## Problem
Render the lines that begin with the one containing "genus: Stictocardia" and end with the one containing "locality: Galapagos Islands.", both included, as a JSON list of strings with one string per line and blank lines omitted. Include no other lines.

* * *

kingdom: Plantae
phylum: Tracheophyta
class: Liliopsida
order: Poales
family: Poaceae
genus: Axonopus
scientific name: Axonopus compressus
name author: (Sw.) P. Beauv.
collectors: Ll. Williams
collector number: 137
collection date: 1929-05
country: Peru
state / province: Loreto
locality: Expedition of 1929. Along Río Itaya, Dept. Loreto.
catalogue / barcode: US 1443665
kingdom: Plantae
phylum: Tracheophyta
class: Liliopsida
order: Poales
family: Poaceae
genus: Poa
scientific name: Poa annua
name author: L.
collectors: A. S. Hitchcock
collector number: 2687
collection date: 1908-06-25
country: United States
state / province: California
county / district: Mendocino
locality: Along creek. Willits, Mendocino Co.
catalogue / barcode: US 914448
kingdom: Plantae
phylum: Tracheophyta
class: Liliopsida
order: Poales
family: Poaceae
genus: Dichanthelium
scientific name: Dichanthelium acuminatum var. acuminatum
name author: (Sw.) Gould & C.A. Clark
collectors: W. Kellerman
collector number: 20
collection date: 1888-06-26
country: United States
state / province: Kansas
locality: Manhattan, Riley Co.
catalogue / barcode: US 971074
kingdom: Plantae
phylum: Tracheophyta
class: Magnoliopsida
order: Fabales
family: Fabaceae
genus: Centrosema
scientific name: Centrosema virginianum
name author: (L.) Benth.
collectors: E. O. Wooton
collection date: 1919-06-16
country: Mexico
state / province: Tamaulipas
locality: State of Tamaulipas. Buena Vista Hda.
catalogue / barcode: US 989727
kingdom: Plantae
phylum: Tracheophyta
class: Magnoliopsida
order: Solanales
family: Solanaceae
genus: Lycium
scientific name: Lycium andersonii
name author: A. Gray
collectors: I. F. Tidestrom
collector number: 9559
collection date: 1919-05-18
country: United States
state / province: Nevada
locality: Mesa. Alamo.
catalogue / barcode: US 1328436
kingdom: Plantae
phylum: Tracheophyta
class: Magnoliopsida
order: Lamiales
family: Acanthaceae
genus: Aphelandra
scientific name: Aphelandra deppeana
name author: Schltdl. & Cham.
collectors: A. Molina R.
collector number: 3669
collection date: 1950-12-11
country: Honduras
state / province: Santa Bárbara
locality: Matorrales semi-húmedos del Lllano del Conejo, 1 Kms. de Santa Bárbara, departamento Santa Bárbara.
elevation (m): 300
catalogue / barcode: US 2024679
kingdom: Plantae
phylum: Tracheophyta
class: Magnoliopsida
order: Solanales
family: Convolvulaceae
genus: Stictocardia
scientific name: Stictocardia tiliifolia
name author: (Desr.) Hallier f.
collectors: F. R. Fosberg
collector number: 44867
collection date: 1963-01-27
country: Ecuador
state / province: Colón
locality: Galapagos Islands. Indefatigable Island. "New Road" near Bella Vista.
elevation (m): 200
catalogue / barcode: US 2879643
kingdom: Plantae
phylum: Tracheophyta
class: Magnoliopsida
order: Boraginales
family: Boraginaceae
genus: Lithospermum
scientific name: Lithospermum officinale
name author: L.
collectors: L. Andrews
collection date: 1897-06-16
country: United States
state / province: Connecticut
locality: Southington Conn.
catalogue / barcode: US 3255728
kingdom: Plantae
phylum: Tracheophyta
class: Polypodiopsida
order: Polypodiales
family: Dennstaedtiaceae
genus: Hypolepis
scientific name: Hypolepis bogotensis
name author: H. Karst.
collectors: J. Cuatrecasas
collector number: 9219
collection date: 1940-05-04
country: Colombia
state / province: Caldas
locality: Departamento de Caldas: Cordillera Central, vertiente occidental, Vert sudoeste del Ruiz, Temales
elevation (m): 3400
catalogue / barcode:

* * *

## Correct answer
[
  "genus: Stictocardia",
  "scientific name: Stictocardia tiliifolia",
  "name author: (Desr.) Hallier f.",
  "collectors: F. R. Fosberg",
  "collector number: 44867",
  "collection date: 1963-01-27",
  "country: Ecuador",
  "state / province: Colón",
  "locality: Galapagos Islands. Indefatigable Island. \"New Road\" near Bella Vista."
]